Problem to solve
When copying the listing below, skip every picture and keep each word as it stands.

Records supplied section start

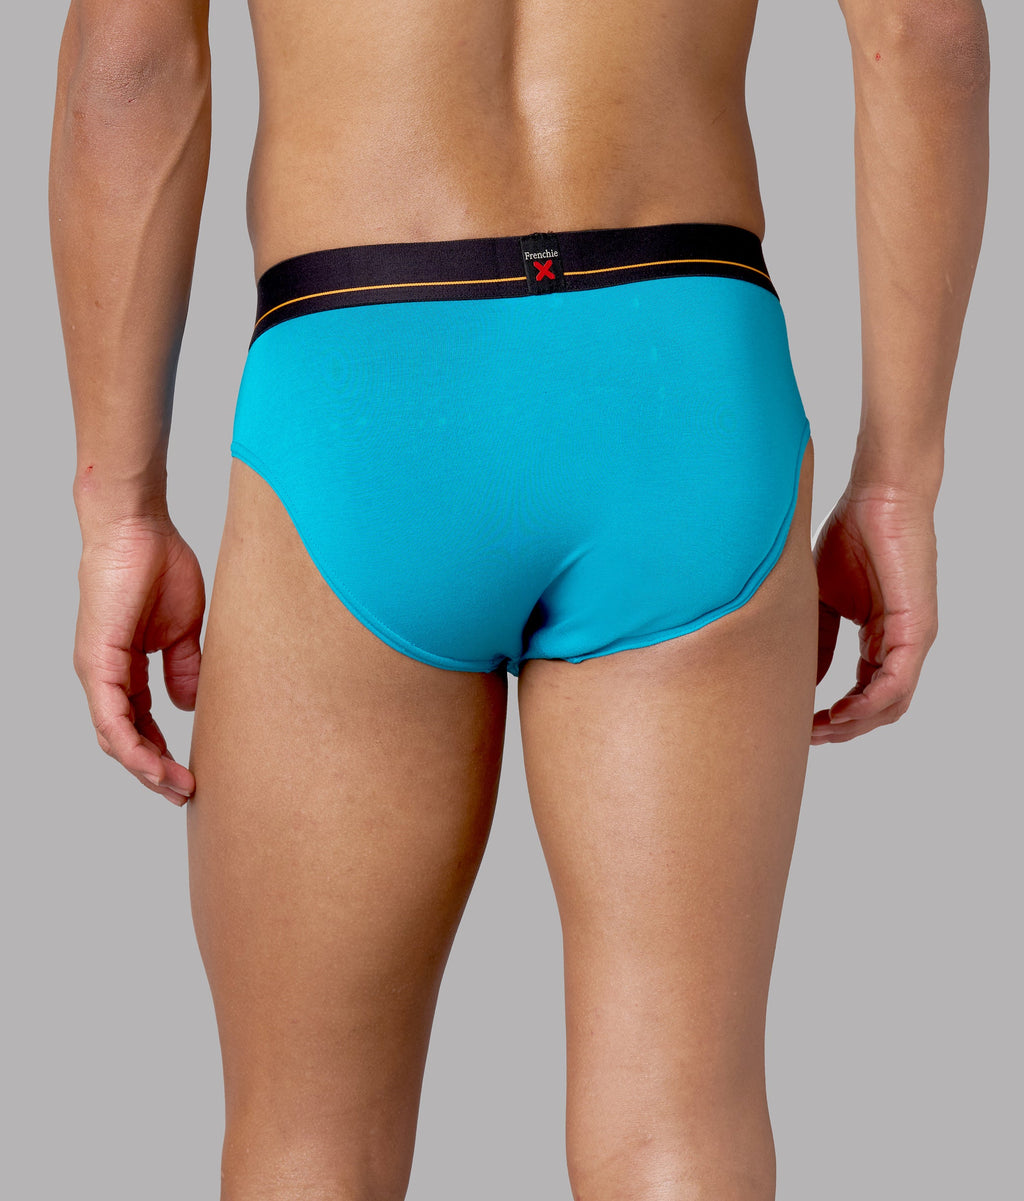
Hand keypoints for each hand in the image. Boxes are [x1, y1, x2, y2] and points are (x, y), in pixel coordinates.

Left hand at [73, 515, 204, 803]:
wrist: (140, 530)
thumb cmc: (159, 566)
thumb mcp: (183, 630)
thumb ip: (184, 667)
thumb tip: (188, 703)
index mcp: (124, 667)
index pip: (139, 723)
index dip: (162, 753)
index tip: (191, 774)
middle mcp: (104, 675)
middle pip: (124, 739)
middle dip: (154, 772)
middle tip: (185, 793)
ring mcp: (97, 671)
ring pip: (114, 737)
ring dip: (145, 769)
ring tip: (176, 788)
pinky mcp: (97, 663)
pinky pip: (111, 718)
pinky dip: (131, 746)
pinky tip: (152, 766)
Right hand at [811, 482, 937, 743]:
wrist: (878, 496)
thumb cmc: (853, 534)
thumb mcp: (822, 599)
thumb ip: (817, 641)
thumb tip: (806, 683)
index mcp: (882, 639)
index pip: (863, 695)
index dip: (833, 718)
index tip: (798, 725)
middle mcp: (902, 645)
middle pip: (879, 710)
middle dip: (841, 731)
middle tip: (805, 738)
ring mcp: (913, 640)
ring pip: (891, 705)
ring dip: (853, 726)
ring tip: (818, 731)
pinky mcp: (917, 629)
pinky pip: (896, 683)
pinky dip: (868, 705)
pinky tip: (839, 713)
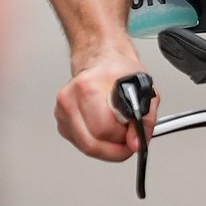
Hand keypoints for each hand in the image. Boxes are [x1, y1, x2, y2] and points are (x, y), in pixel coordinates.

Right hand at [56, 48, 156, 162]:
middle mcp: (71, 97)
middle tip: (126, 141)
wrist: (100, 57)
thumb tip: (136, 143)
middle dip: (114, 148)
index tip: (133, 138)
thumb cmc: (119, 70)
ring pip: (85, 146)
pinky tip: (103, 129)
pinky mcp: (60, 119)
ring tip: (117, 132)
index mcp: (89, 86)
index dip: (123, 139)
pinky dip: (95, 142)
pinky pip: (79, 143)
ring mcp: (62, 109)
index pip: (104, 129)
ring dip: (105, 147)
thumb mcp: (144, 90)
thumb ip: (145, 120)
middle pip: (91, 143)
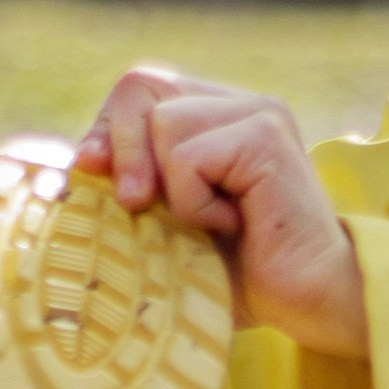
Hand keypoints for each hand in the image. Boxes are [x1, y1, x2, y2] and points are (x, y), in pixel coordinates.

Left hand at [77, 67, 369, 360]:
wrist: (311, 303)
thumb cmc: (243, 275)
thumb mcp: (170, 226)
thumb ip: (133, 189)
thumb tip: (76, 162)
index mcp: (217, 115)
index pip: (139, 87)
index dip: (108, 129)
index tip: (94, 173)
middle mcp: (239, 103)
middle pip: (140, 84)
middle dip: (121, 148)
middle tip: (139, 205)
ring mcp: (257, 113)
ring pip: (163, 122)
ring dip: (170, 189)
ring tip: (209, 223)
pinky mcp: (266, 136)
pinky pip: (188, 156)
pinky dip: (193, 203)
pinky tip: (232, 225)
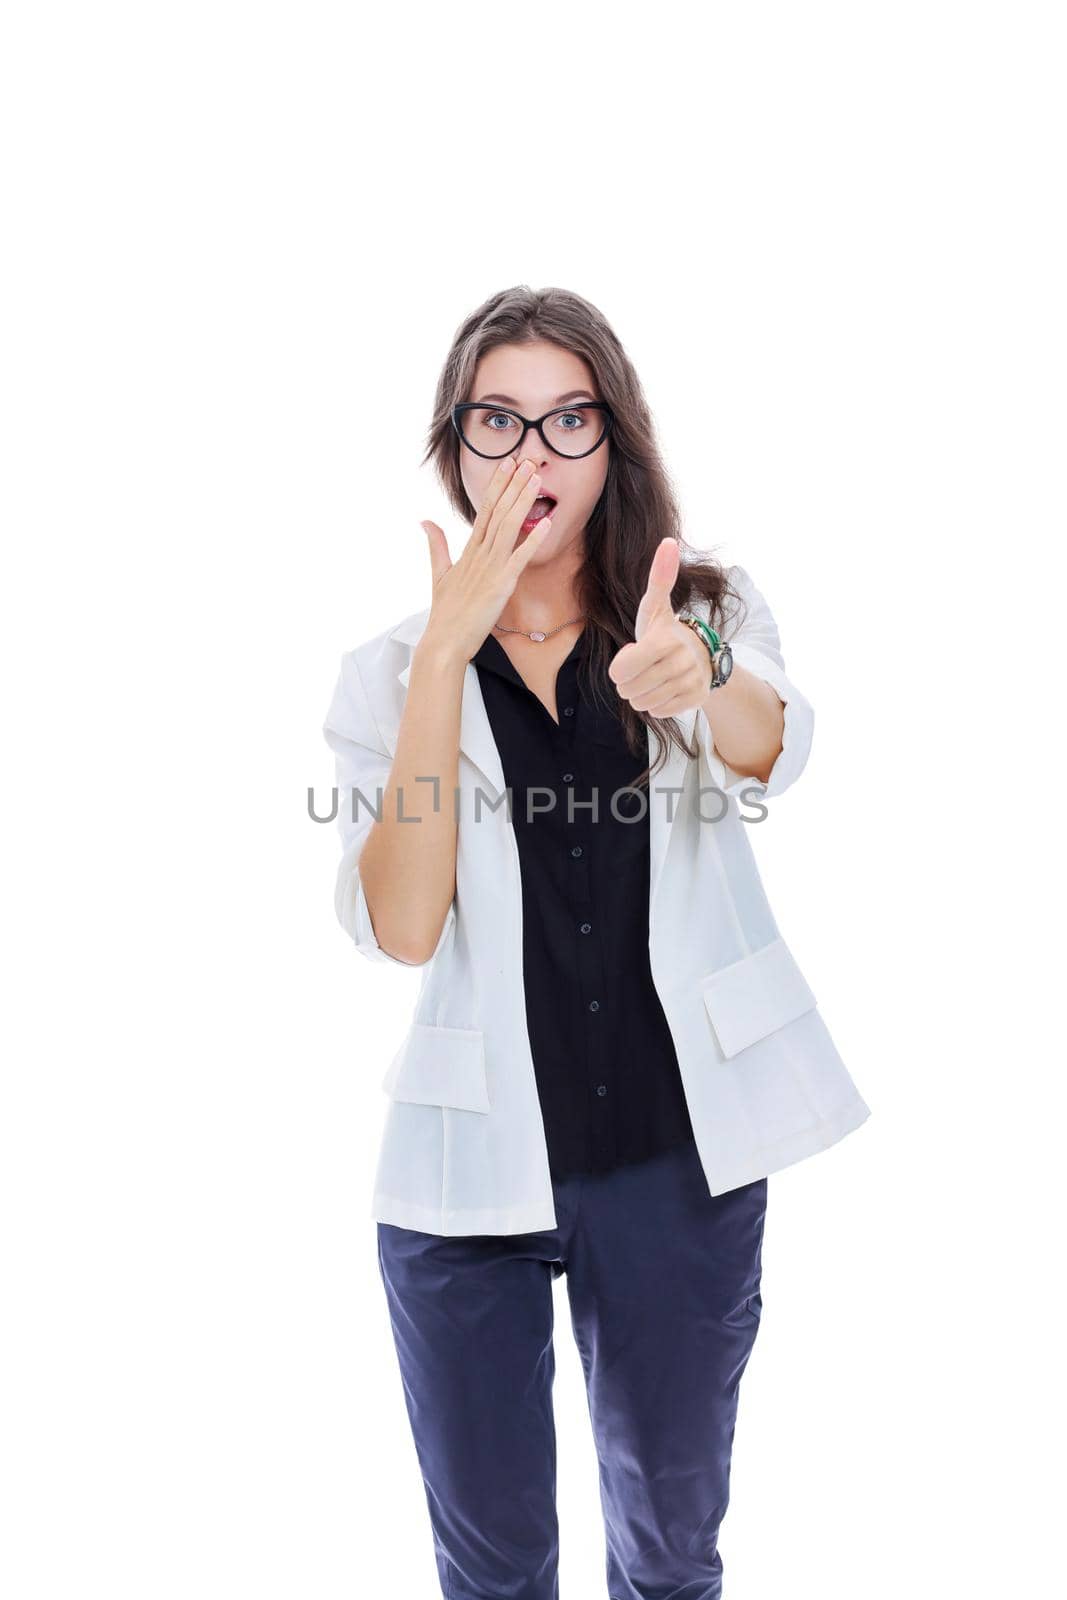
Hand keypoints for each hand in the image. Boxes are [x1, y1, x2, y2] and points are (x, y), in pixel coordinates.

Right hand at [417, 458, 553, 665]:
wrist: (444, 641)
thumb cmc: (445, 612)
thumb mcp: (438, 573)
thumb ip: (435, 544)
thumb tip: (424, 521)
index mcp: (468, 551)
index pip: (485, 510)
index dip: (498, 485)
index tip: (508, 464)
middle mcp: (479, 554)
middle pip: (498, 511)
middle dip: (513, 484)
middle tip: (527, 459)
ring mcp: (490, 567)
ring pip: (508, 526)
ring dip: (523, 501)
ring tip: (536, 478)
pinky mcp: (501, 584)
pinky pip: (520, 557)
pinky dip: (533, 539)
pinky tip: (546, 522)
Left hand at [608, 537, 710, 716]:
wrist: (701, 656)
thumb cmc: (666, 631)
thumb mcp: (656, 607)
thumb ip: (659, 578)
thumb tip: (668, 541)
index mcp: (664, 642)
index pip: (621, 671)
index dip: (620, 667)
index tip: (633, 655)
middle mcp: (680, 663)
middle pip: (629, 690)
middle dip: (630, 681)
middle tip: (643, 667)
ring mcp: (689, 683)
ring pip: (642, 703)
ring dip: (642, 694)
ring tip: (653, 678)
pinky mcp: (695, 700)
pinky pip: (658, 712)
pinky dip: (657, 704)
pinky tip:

Records supplied section end

Final answer
Hand keypoints for each hand in the image. Boxes are [x1, y1, x2, y2] and points are (x, y), in pixel coordinates.

Left hand at [73, 515, 204, 803]:
wrist: (140, 530)
thumb cmc: (159, 566)
thumb mcp: (183, 630)
thumb ip: (184, 667)
thumb tip: (188, 703)
index mcp: (124, 667)
index pip: (139, 723)
index dip: (162, 753)
index tip: (191, 774)
middle mcp: (104, 675)
middle pip: (124, 739)
middle dip: (154, 772)
middle tip: (185, 793)
ring mcp: (97, 671)
ring pip: (114, 737)
ring dip: (145, 769)
ring tip: (176, 788)
pinky mcp: (97, 663)
pinky pip: (111, 718)
pinky dip: (131, 746)
pinky tip: (152, 766)
Right hand at [811, 482, 937, 743]:
wrist: (878, 496)
thumb cmc: (853, 534)
thumb mcp: (822, 599)
thumb ip: (817, 641)
thumb tip: (806, 683)
index mcp: (882, 639)
index pip: (863, 695)
index dip: (833, 718)
index tip: (798, 725)
middle mcp: (902, 645)
middle pip: (879, 710)
middle dip: (841, 731)
middle tip: (805, 738)
ring mcp: (913, 640)
ring pip: (891, 705)
ring dip: (853, 726)
ring tip: (818, 731)
pinky mcp: (917, 629)
pinky pip: (896, 683)
pinky dip: (868, 705)
pinky tip: (839, 713)
Hand keypoints for each hand in the image. Boxes are [x1, y1, x2, y2] and points are (x, y), in pixel coordinates.

Right hand at [56, 48, 156, 162]:
middle mcp: (71, 97)
middle tip: (126, 141)
wrist: (100, 57)
thumb tip: (136, 143)
middle dip: (114, 148)
index tip: (133, 138)
thumb cmc: (119, 70)
ring pip: (85, 146)
pinky tip: (103, 129)
pinky mcp: (60, 119)
ring tip: (117, 132)
index mcp: (89, 86)
index dip: (123, 139)
pinky dip: (95, 142)
pinky pip: (79, 143)
ring mcp: (62, 109)
index pip: (104, 129)
ring dip: (105, 147)
thumb mcp: (144, 90)
thumb ip: (145, 120)
middle pip: (91, 143)
Hand keypoints for each hand in the image. Boxes are [x1, y1, x2, y2] and points are (x, y), in pixel coordinates.

Left hand at [77, 67, 369, 360]:
wrist: (311, 303)
thumb cmc: (243, 275)
thumb mcp: (170, 226)
thumb ip: (133, 189)
thumb tip: (76, 162)
index mcp: (217, 115)
index pip: (139, 87)
index dip: (108, 129)
index tip: (94, 173)
middle mcp: (239, 103)
middle pip: (140, 84)
middle dip: (121, 148)
middle tip: (139, 205)
ring mcp: (257, 113)
ring pip: (163, 122)
ring dip: (170, 189)
ring tip: (209, 223)
pinky mcp: (266, 136)
pinky pip: (188, 156)
pinky dip: (193, 203)
pinky tip: (232, 225)
Hand keypoints for each hand in the image. Boxes are [x1, y1, x2, y2] and points are (x, y), in pixel coordinates.

Right hand at [417, 458, 553, 665]:
wrist: (444, 641)
thumb cmc: (445, 612)
thumb mcp: (438, 573)
thumb ip: (435, 544)
thumb tip: (424, 521)
index mcp: (468, 551)
index pip: (485, 510)
index dip: (498, 485)
index tip: (508, 464)
middle mcp: (479, 554)
middle pip: (498, 511)
middle dip: (513, 484)
middle tip: (527, 459)
ring mcp: (490, 567)
ring pip: (508, 526)
ring dip: (523, 501)
ring tip: (536, 478)
pinky mcp: (501, 584)
pinky pip: (520, 557)
pinky dip: (533, 539)
pinky tip: (546, 522)
Left hand at [608, 537, 710, 716]:
wrist: (701, 656)
thumb cmc: (666, 631)
thumb mcp: (656, 607)
thumb ip: (659, 578)
thumb tip: (668, 541)
index mcp: (664, 642)
index pip: (621, 671)
index dip: (620, 667)
index tip: (633, 655)
middle mcp: (680, 663)
middle pip: (629, 690)
middle dip: (630, 681)
middle tip: (643, 667)
ring mcp: (689, 683)
ring pip: (642, 703)
ring dip: (642, 694)
ring tip: (653, 678)
pinky mcp: (695, 700)
pinky pip: (658, 712)
pinky dip: (657, 704)
pinky tip:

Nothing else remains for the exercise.